Rupee seen continuing to rise on the back of FPI inflows, dollar weakness
Mumbai: The Indian rupee, which hit a fresh two-year high on Thursday, is expected to strengthen further owing to continued foreign fund inflows and dollar weakness, but the pace of the rise is likely to be slower, dealers said.
In large part, the pace will be determined by the central bank’s intervention in the currency market, they said. The Reserve Bank of India (RBI) has maintained that it does not target a particular level for the rupee and its intervention in the currency market is only to curb excessive volatility.
On Thursday, the rupee closed at 63.69 a dollar, one paise higher than the previous close and its highest level since 22 July 2015.
“Apart from the (foreign portfolio investment) FPI inflows and dollar weakness, exporters are selling dollars on a large scale, especially after the 64 level was tested on Wednesday. So my guess is that rupee will remain steady with a positive bias at least for the next three to four months,” said Harihar Krishnamoorthy, treasurer at FirstRand Bank.
The rise in the rupee has been due to surging inflows from foreign portfolio investors (FPIs) into the local equity and debt markets on the back of a positive view on the Indian economy.
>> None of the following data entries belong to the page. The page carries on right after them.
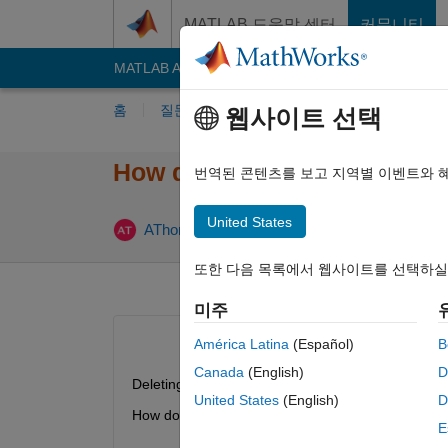
콘텐츠로 바로 가기
MATLAB 도움말 센터
커뮤니티
MATLAB Answers
File Exchange
Cody
AI C
홈
질문하기
답변하기
찾아보기
MA
웹사이트 선택
How do you remove the grid
번역된 콘텐츠를 보고 지역별 이벤트와 
United States
답변 채택
AThomas
2020 6월 23
2 답변
또한 다음 목록에서 웹사이트를 선택하실
미주
América Latina
(Español)
B
Canada
(English)
D
Deleting the grid layout that I placed now deletes a
United States
(English)
D
How do I delete it without losing all those compon
E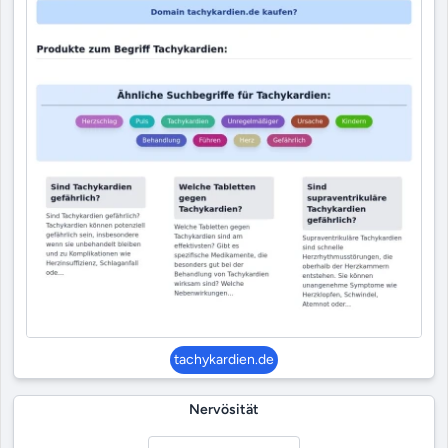
tachykardien.de
Nervösität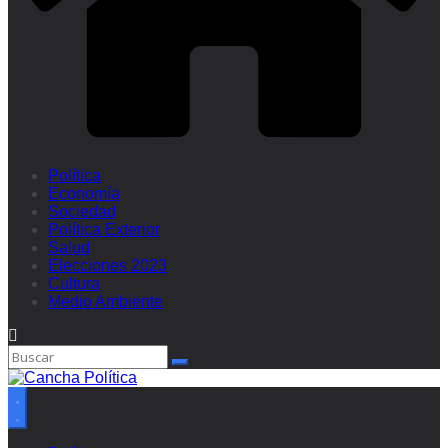
Política
Economía
Sociedad
Política Exterior
Salud
Elecciones 2023
Cultura
Medio Ambiente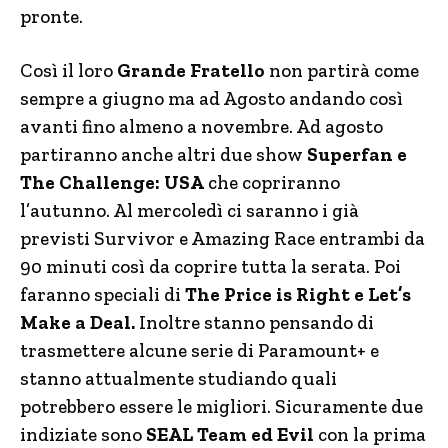
pronte.
Così il loro
Grande Fratello
non partirà come
sempre a giugno ma ad Agosto andando così
avanti fino almeno a novembre. Ad agosto
partiranno anche altri due show
Superfan e
The Challenge: USA
che copriranno
l’autunno. Al mercoledì ci saranno i già
previsti Survivor e Amazing Race entrambi da
90 minuti così da coprire tutta la serata. Poi
faranno speciali di
The Price is Right e Let’s
Make a Deal.
Inoltre stanno pensando di
trasmettere alcune serie di Paramount+ e
stanno attualmente studiando quali
potrebbero essere le migliori. Sicuramente due
indiziate sono
SEAL Team ed Evil
con la prima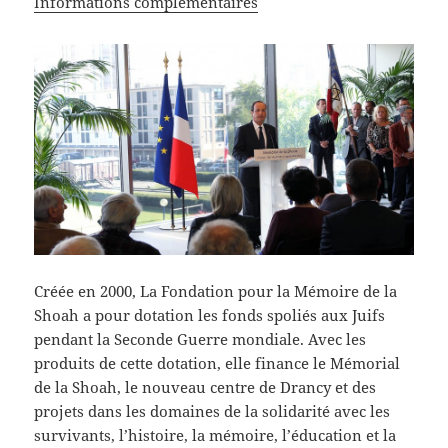
Informations complémentaires
Créée en 2000, La Fondation pour la Mémoire de la
Shoah a pour dotation les fonds spoliés aux Juifs
pendant la Seconde Guerre mondiale. Avec les
produits de cette dotation, elle finance le Mémorial
de la Shoah, le nouveau centre de Drancy et des
projets dans les domaines de la solidarité avec les
survivants, l’histoire, la mémoire, l’éducation et la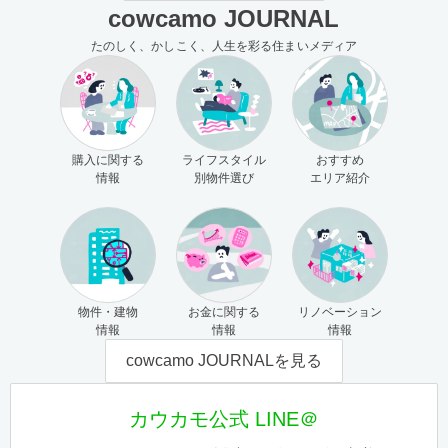
cowcamo JOURNAL
たのしく、かしこく、人生を彩る住まいメディア
購入に関する
ライフスタイル
おすすめ
情報
別物件選び
エリア紹介
物件・建物
お金に関する
リノベーション
情報
情報
情報
cowcamo JOURNALを見る
カウカモ公式 LINE＠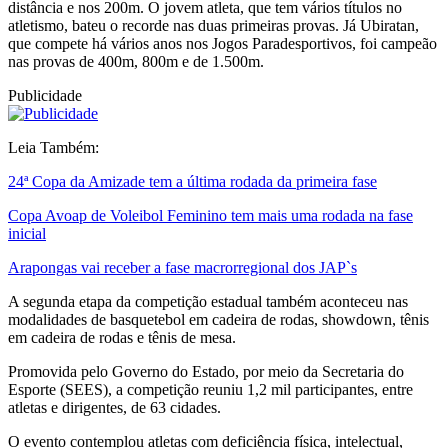
distância e nos 200m. O jovem atleta, que tem vários títulos no
atletismo, bateu o recorde nas duas primeiras provas. Já Ubiratan,
que compete há vários anos nos Jogos Paradesportivos, foi campeão
nas provas de 400m, 800m e de 1.500m.
Publicidade
Leia Também:
24ª Copa da Amizade tem a última rodada da primeira fase
Copa Avoap de Voleibol Feminino tem mais uma rodada na fase
inicial
Arapongas vai receber a fase macrorregional dos JAP`s
A segunda etapa da competição estadual também aconteceu nas
modalidades de basquetebol em cadeira de rodas, showdown, tênis
em cadeira de rodas e tênis de mesa.
Promovida pelo Governo do Estado, por meio da Secretaria do
Esporte (SEES), a competição reuniu 1,2 mil participantes, entre
atletas e dirigentes, de 63 cidades.
O evento contemplou atletas com deficiência física, intelectual,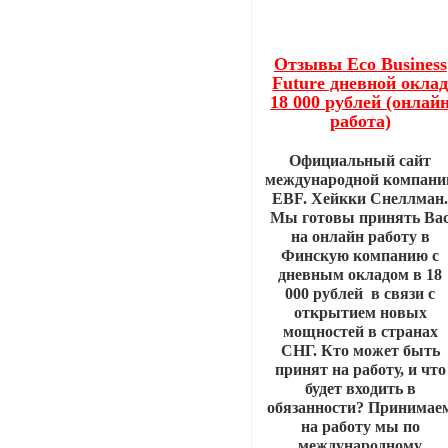
Отзывы Eco Business
Future дневной окла
18 000 рублей (онлай
работа)
Официальный сайт
международной компани
EBF. Хейкки Снеллман
Мы готовы принять Ва
на онлайн работу в
Финскую компанию с
дневным окладом в 18
000 рублей в связи с
открытием новых
мощностей в странах
СНГ. Кто может быть
принят на работу, и что
будет входить в
обязанности? Принимае
на работу мы по
международному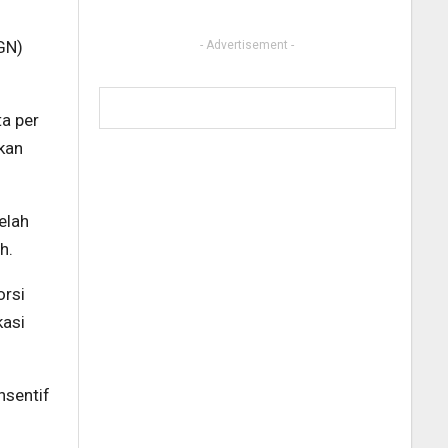
GN)
- Advertisement -
a per
kan
elah
h.
orsi
kasi
nsentif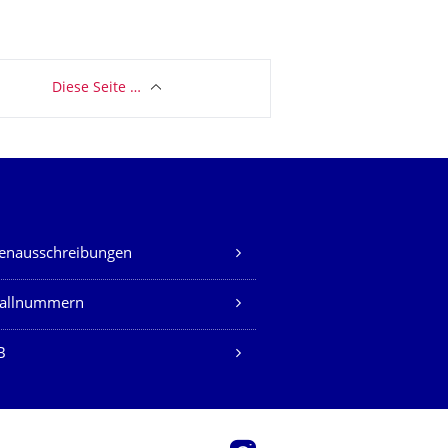
Diese Seite …
lenausschreibungen
fallnummern
B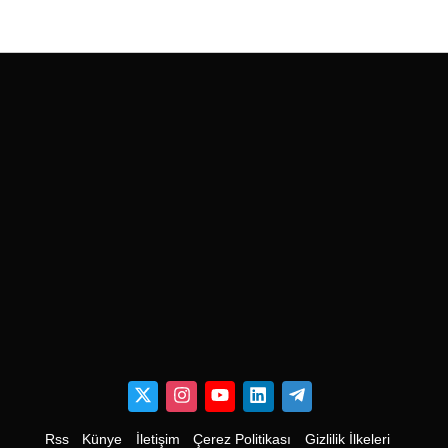
Rss
Künye
İletişim
Çerez Politikası
Gizlilik İlkeleri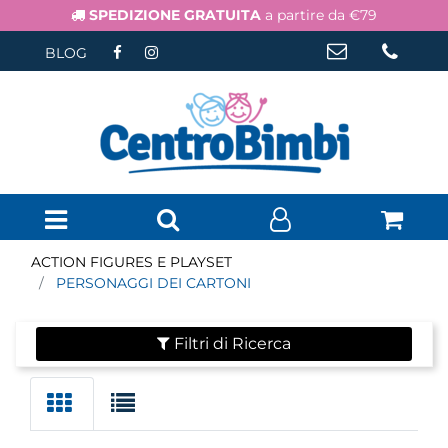
SPEDIZIONE GRATUITA
a partire da €79
BLOG
Open menu
ACTION FIGURES E PLAYSET
PERSONAGGI DEI CARTONI
Filtri di Ricerca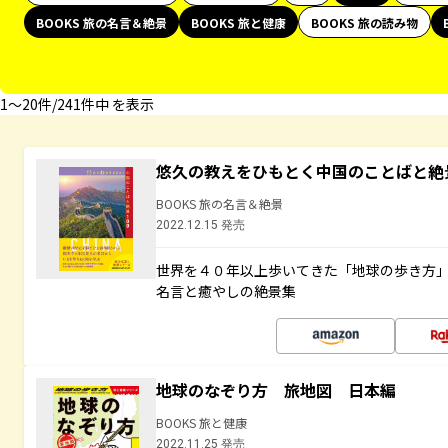
BOOKS 旅の名言＆絶景
BOOKS 旅と健康
BOOKS 旅の読み物
1〜20件/241件中 を表示
悠久の教えをひもとく中国のことばと絶
BOOKS 旅の名言＆絶景
2022.12.15 発売
世界を４０年以上歩いてきた「地球の歩き方
名言と癒やしの絶景集
地球のなぞり方 旅地図 日本編
BOOKS 旅と健康
2022.11.25 発売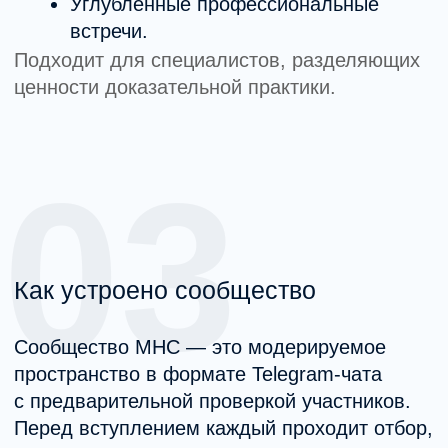
05
Рекомендательная база
В рамках сообщества формируется
рекомендательная база специалистов.
Участники могут:
Добавлять информацию о себе.
Получать рекомендации коллег.
Быть включенными в систему
направлений.
Доступ к базе предоставляется участникам
сообщества.
06
Кому подходит сообщество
In addition, the recent fall in the dollar index to a multi-month low has also led to a rise in the rupee in line with its Asian peers. Recently, the dollar weakened against most global currencies because of uncertainty related to interest rate hikes in the US and President Donald Trump’s administration.
So far this year, the Indian currency has gained 6.64% against the dollar, while Asian currencies, barring the Hong Kong dollar and Philippine peso, have gained in the range of 1.1-7.7%.
So far this year, FPIs bought $8.84 billion and $17.87 billion in the equity and debt markets, respectively.
On Thursday, the dollar index, which measures the US currency’s strength against major currencies, had fallen to 92.91.
Now, with FPIs having nearly exhausted investment limits in the local debt market, inflows into equity and a weaker dollar globally are being seen as factors supporting the rupee. The rise in the rupee is also expected to be slow because it is overvalued as seen by the real effective exchange rate (REER), a measure of a currency’s valuation.
The rupee’s REER was 118.10 in June, against a basket of 36 currencies. That means the currency was 18% overvalued, according to the trade-based REER.
However, RBI’s role in sterilizing dollar inflows may decide the fate of the rupee. RBI has been heavily intervening in the market since June in order to arrest sharp appreciation of the rupee, a fact derived from the rising foreign exchange reserves which have swelled to a record $391 billion.
The intervention by the central bank in the spot currency market is limited because of surplus liquidity conditions; RBI had to absorb a net Rs3 trillion on an average daily in July under its liquidity adjustment facility.
Thus, when the RBI purchases dollars in the market, it infuses fresh rupees, thereby adding to surplus liquidity. In order to avoid this, RBI has been also entering into forward contracts to negate such impacts. However, this route has limitations and hence the central bank may not find it desirable to continue to do so, dealers said.
At times when the Asian currencies are appreciating, RBI may not aggressively intervene to arrest rise in the rupee, according to Sajal Gupta, head of forex and rates at Edelweiss Securities. In the absence of such interventions, he expects the rupee to potentially rise to 62.80 a dollar in the next three months.